What is Digital Manufacturing?
Digital Manufacturing: Digital fabrication is a general term these days. In short, digital manufacturing is when a company uses digital technologies to support its engineering operations. With digital trade, manufacturers can create a factory that is a connected, networked, and fully integrated environment. That allows them to leverage real-time data analytics to optimize the entire manufacturing process and achieve cost savings.
Digital manufacturing
Digital manufacturing enables manufacturers to remove bottlenecks, reduce inventory, improve quality, reduce time to market, respond quickly to customer needs, and increase productivity—the number of products produced.
Problems and People First
Before adopting digital manufacturing technologies, manufacturers need to identify the business problem they are trying to solve, e.g., B. more effective manufacture or earlier time to market. Next, set measurable and incremental boxes for ROI. Some early adoptive parents bought digital factory technology with only a vague idea of what they wanted to do, then failed
People are the next priority. A strong and visionary leader who understands digital manufacturing will lead digital factory programs. Beyond this scale, the board must also be involved and informed of the benefits. Under this leader, they are listening to frontline workers about their roles.
Digital Industrial Custom Cases
According to Deloitte, digital manufacturing enterprises include:
Predictive maintenance to avoid costly downtime.
Detection and quality detection to monitor and test devices and products in real-time with visual analysis.
Predictive efficiency to avoid expensive bottlenecks.
Temperature monitoring to make necessary adjustments in cutting tools for higher temperatures.
Optimize jobs for the benefit of the entire production chain.
Intelligent transport to automate material movements, ensure a continuous flow of materials and avoid jams.
Real-time asset tracking.
Siemens Digital Factory is a good use case
Siemens stands out as a successful company. In 2010, the company began digitizing its manufacturing facility in Amberg.
Before digitization, the factory could produce five products. In 12 months, the factory had 1,300 different products with a total production capacity of 9,000, said Alastair Orchard, vice president of digital affairs at Siemens Digital Industries Software.
Instead of focusing exclusively on optimizing production in individual work cells, the Digital Factory from Siemens and others takes a long-term perspective to optimize the entire process or even multiple processes.
How it works:
Imagine that a factory machine can only drill holes. An intelligent factory robot can drill holes and weld, perform specific assembly processes, pick and place electrical components, and test features. At the start of the workday, the digital twin determines the most efficient way to operate the entire facility and manufacture each product for the task at hand.
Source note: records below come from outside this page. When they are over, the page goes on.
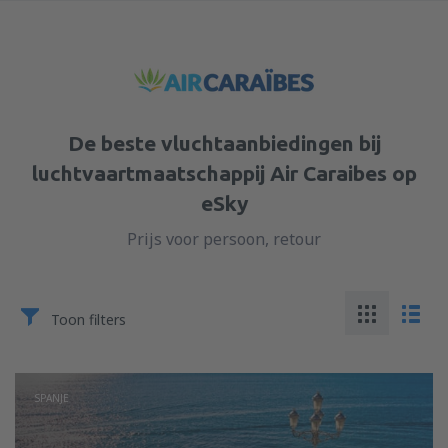
De beste vluchtaanbiedingen bij
luchtvaartmaatschappij Air Caraibes op
eSky
Prijs voor persoon, retour
Toon filters
SPANJE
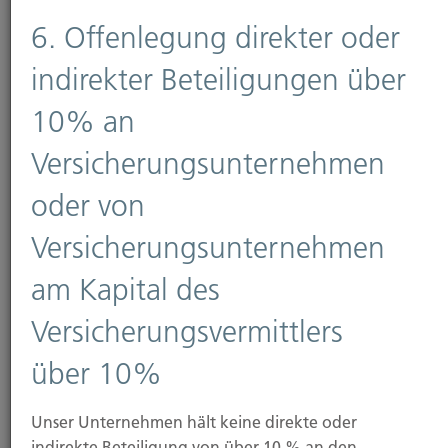
6. Offenlegung direkter oder
indirekter Beteiligungen über
Ansprechpartner
10% an
Kontaktformular
Versicherungsunternehmen
oder von
weitere Informationen
Versicherungsunternehmen
am Kapital des
Versicherungsvermittlers
über 10%
Unser Unternehmen hält keine direkte oder
indirekte Beteiligung von über 10 % an den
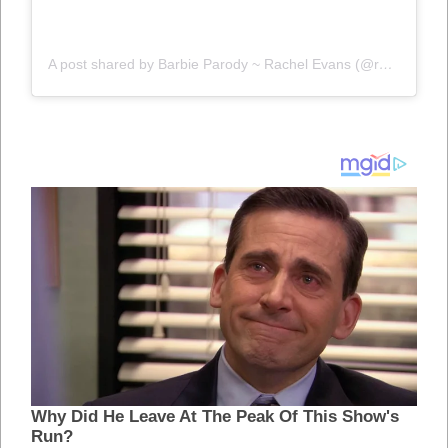
A post shared by Barbie Parody ~ Rachel Evans (@rachel_evans_bikini)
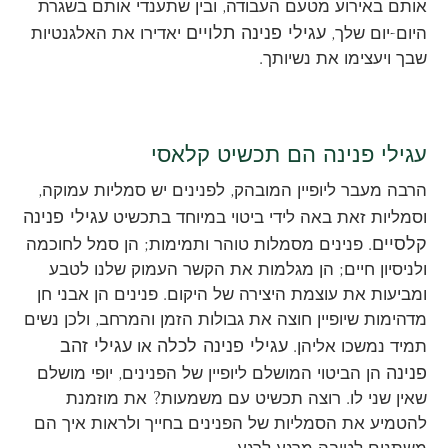
אותם באירוע מטעם העבודה, ובין שתענדי אותם בשגרת
עגילי פנינה תלויים
היום-יום שלך,
יאדירו את האלגנטיות
שבך ויעצימו את נשיותך.
עגילי פנינה הם תכשיט קלאסי
הרבה מעבר ליופיין המובהק, לפנינים יש סמליות עמוקה,
עגילי פנינה
וסמליות זאת באה לידי ביטוי במיוחד בתכשיט
קלסיים
. פנינים מסמלות טוהר ותמימות; הן סמל לחוכמה
ולניסיון חיים; הן מגלמות את הקשר העמוק שלנו לטבע
ומביעות את עוצמת היצירה של היקום. פנינים הן אבני חן
מדהימות שיופיין חוצה את גבולות הזמן והמרחב, ולכן נשים
עגילי פנינה לכלה
עגילי זהב
תמיד נמשכו אליהן.
או
פנינה
הן הביטוי המושלם ליופיין של הפנינים, יופי מושלם
שאין שני לו. רוצה תכשיט עם משמעות? את מוזמנת
להטמיע את הסמליות של הפנינים בחייך ולראות איך הם
משתנים לטובה מרגע לרגע.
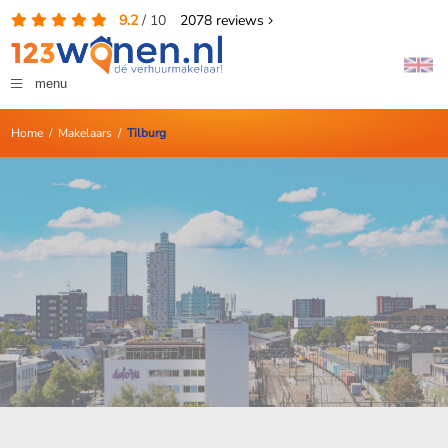
9.2
/
10
2078
reviews
menu
Home
/
Makelaars
/
Tilburg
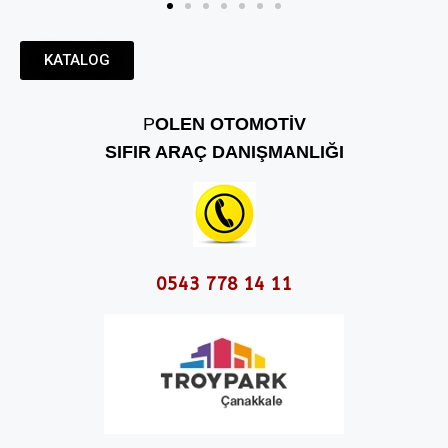
KATALOG
P
OLEN OTOMOTİV
SIFIR ARAÇ DANIŞMANLIĞI
0543 778 14 11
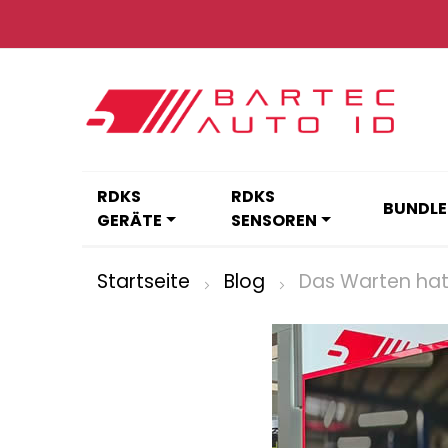
Zum
Inhalt
springen
RDKS
RDKS
BUNDLE
GERÄTE
SENSOREN
Startseite
Blog
Das Warten hat 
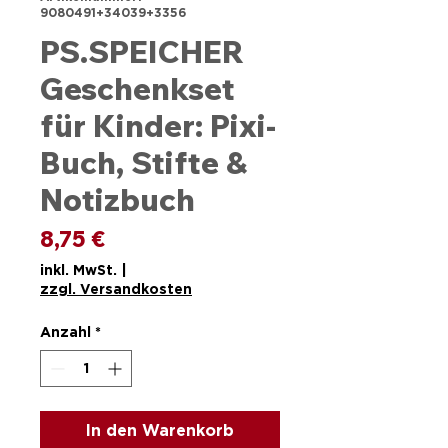
9080491+34039+3356
PS.SPEICHER
Geschenkset
für Kinder: Pixi-
Buch, Stifte &
Notizbuch
Preis
8,75 €
inkl. MwSt.
|
zzgl. Versandkosten
Anzahl
*
In den Warenkorb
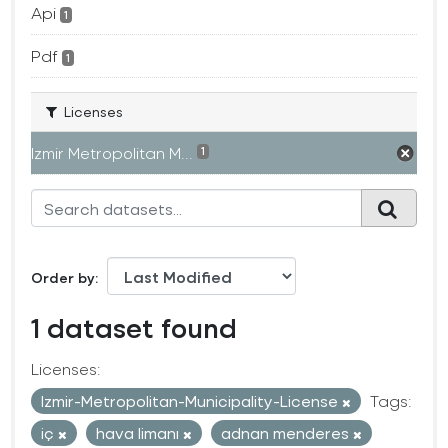
Api
1
Pdf
1
Licenses
Izmir Metropolitan M...
1
Order by
1 dataset found
Licenses:
Izmir-Metropolitan-Municipality-License
Tags:
iç
hava limanı
adnan menderes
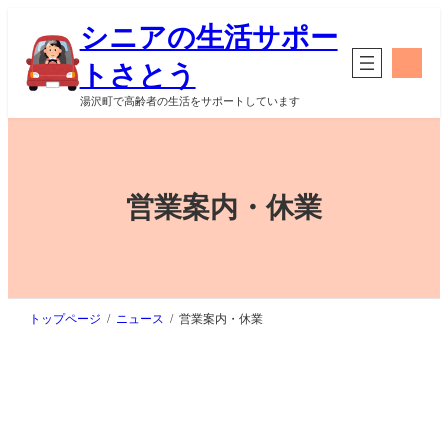
内
シニアの生活サポー
容
を
ア
トさとう
イ
ス
コ
キ
ン
湯沢町で高齢者の生活をサポートしています
リ
ッ
ン
プ
ク
営業案内・休業
トップページ
ニュース
営業案内・休業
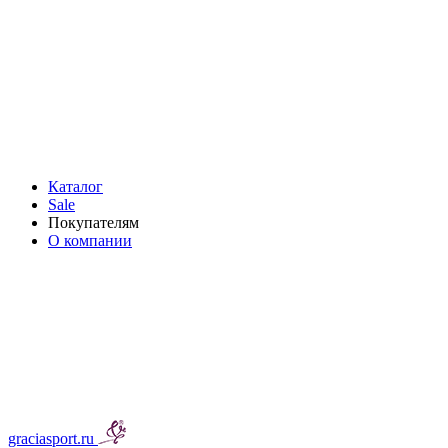
Каталог
Sale
Покупателям
О компании
graciasport.ru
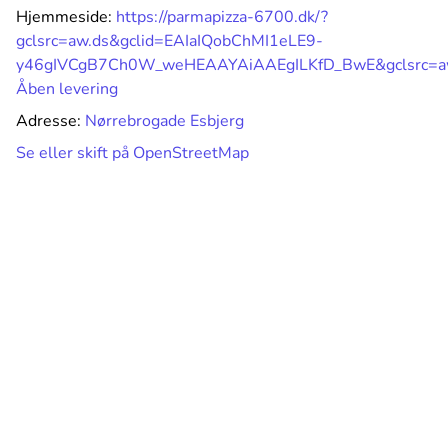
Hjemmeside:
https://parmapizza-6700.dk/?
gclsrc=aw.ds&gclid=EAIaIQobChMI1eLE9-
y46gIVCgB7Ch0W_weHEAAYAiAAEgILKfD_BwE&gclsrc=a
Åben levering
Adresse:
Nørrebrogade Esbjerg
Se eller skift på OpenStreetMap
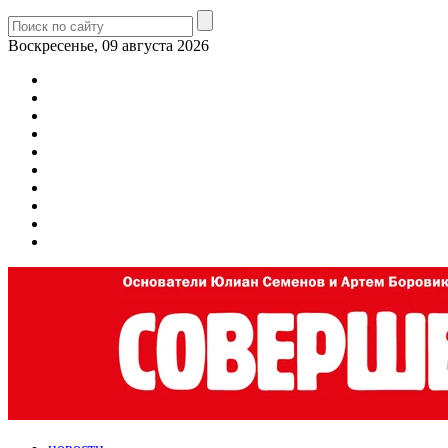
Воскресенье, 09 августа 2026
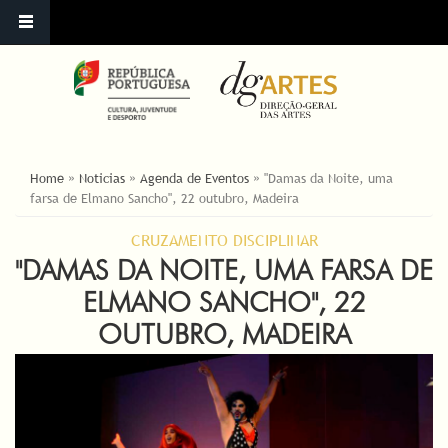
ESTÁ AQUI
Home
»
Noticias
»
Agenda de Eventos
»
"Damas da Noite, uma
farsa de Elmano Sancho", 22 outubro, Madeira
CRUZAMENTO DISCIPLINAR
"DAMAS DA NOITE, UMA FARSA DE
ELMANO SANCHO", 22
OUTUBRO, MADEIRA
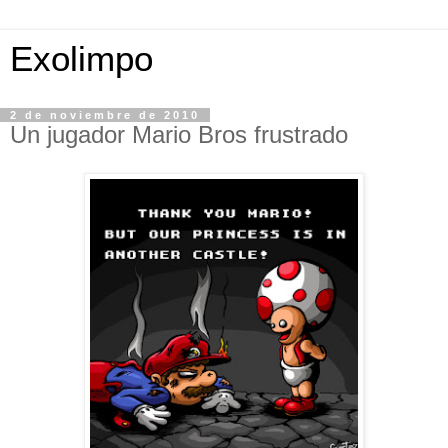
Exolimpo
2 de noviembre de 2010
Un jugador Mario Bros frustrado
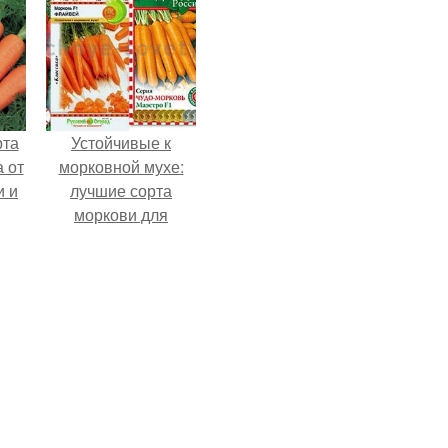
рта
Устойчивые к
 от
морковной мухе:
и и
лучшие сорта
моркови для
Подмосковья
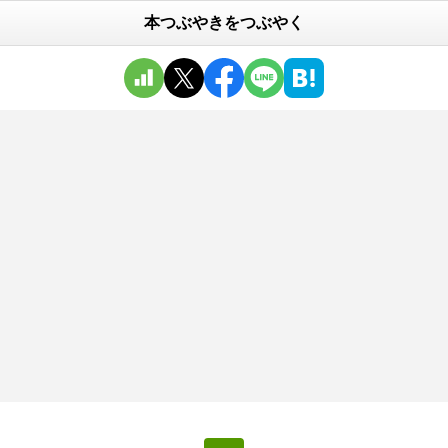
本つぶやきをつぶやく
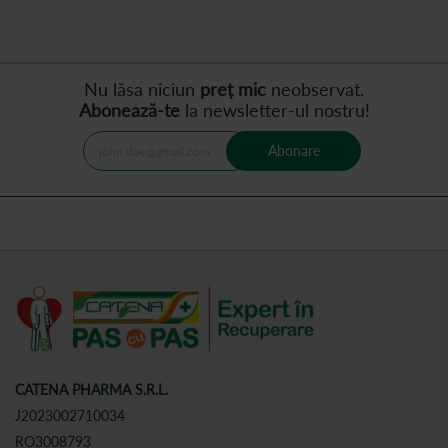
Nu lăsa niciun
preț mic
neobservat.
Abonează-te
la newsletter-ul nostru!
Abonare
CATENA PHARMA S.R.L.
J2023002710034
RO3008793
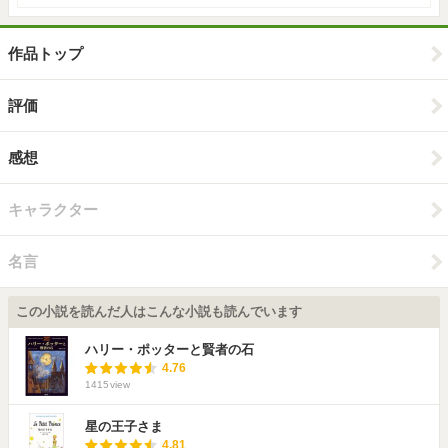
作品トップ
評価
感想
キャラクター
名言
この小説を読んだ人はこんな小説も読んでいます
ハリー・ポッターと賢者の石
4.76
1415
view
星の王子さま
4.81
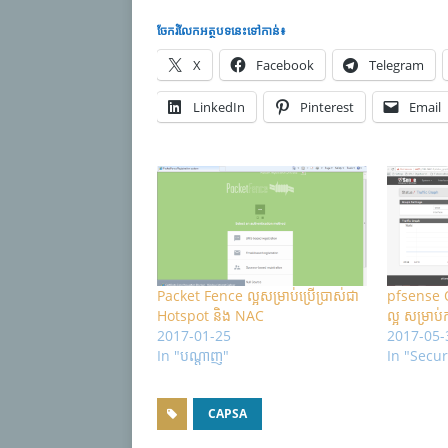
ចែករំលែក​អត្ថបទនេះទៅកាន់៖
X
Facebook
Telegram
LinkedIn
Pinterest
Email
Packet Fence ល្អសម្រាប់ប្រើប្រាស់ជា
pfsense 
Hotspot និង​ NAC
ល្អ សម្រា
2017-01-25
2017-05-
In "បណ្តាញ"
In "Secur
CAPSA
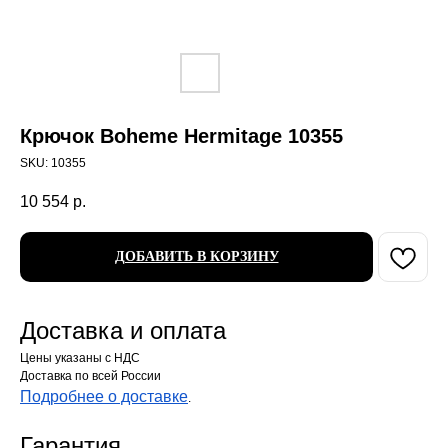
Крючок Boheme Hermitage 10355
SKU:
10355
10 554
р.
ДОБАВИТЬ В КОРЗИНУ
Доставка и оплата
Цены указаны с НДС
Доставка по всей России
Подробнее о доставке
.
Гарантия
Orchard said that identical products could be complete with different combinations of work cells depending on the workload throughout the day.
Errors have become fewer, but speed has also decreased
Defects fell from 150 per million to nine, Orchard said. The initial improvement in quality came at the expense of speed, as the factory x-rayed each product for missing components and solder defects.
“It was an essential part of the process, but it slowed everything down,” Orchard said. “We tried to do something every second. The radio took a long time. It was a big bottleneck. »
But Siemens was not willing to sacrifice quality. Instead, the company decided to determine which parts to X-ray intelligently.
Digital twins play an essential role in digital factories
Finally, digital twins also play a role in optimizing production. For companies like Siemens that manufacture and use digital factory platforms, a digital twin can easily show customers what technology can do for them.
A Siemens member labeled the digital twin “the factory in your pocket.”
Siemens is also pursuing digital manufacturing initiatives with its suppliers. When the factory continued to have problems with its contacts for innovative strollers, its supplier encouraged to use Siemens’ innovative connectivity platform to collect data and sell maintenance services to the factory. If the connections fail even slightly, the system triggers an action to send the buggy to a cleaning station rather than shutting down an entire production line.
Siemens receives the digital twin of a new machine about a month before receiving the actual device and virtually orders the digital twin for test production. It only takes 40 minutes to start production when the actual machine arrives.